WRITTEN INSTRUCTION: How many lines in the listing below contain the word "resolution"? Reply with the number alone.
+++
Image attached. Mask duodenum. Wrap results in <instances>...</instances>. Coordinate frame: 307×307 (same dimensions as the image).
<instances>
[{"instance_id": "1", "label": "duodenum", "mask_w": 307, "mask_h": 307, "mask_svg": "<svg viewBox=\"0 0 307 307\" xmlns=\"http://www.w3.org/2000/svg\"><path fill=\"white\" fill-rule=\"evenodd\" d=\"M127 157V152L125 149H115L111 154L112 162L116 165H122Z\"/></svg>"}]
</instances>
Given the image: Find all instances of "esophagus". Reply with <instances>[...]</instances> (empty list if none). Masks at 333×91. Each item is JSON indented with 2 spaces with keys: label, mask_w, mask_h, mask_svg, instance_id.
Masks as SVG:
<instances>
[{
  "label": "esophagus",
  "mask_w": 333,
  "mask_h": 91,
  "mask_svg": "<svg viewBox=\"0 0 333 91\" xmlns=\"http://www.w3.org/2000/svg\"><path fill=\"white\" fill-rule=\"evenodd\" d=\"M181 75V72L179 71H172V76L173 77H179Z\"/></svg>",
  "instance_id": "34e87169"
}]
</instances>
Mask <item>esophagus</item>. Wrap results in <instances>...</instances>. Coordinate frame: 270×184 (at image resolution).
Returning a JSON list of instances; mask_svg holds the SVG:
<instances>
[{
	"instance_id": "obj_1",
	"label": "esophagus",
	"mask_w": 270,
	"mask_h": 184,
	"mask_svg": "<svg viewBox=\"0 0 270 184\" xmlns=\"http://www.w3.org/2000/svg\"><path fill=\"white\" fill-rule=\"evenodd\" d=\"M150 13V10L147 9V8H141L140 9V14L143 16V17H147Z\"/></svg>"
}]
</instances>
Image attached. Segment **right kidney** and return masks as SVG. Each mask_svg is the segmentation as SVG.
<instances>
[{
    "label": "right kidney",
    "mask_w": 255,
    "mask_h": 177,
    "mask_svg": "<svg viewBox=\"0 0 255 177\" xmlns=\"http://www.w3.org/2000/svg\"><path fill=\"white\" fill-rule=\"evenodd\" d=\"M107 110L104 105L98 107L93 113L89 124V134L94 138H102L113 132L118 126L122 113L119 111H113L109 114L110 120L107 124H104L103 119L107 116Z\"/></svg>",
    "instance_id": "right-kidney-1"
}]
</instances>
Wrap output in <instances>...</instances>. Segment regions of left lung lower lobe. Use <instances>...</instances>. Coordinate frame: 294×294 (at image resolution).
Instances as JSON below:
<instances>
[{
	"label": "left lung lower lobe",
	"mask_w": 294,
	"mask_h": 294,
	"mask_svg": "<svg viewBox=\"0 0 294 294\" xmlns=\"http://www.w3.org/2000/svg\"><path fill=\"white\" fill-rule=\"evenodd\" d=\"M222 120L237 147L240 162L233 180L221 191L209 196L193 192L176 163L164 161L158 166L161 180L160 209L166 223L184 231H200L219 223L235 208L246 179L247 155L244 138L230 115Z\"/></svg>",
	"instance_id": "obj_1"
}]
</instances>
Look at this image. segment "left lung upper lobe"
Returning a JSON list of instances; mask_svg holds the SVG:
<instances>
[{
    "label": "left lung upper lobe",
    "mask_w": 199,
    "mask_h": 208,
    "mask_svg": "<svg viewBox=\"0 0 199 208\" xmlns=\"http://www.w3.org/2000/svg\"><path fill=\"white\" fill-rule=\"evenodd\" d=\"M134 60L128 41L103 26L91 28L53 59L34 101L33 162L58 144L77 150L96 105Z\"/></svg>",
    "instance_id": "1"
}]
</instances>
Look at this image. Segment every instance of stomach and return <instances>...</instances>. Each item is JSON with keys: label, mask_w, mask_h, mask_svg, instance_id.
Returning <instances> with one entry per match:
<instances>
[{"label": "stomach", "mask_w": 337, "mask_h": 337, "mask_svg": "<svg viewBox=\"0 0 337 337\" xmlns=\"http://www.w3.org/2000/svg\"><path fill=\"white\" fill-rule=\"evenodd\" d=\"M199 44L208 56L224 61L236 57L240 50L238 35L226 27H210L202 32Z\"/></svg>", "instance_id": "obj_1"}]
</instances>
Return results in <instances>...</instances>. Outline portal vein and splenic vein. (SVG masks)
+++
ANSWER TO THIS TASK: 2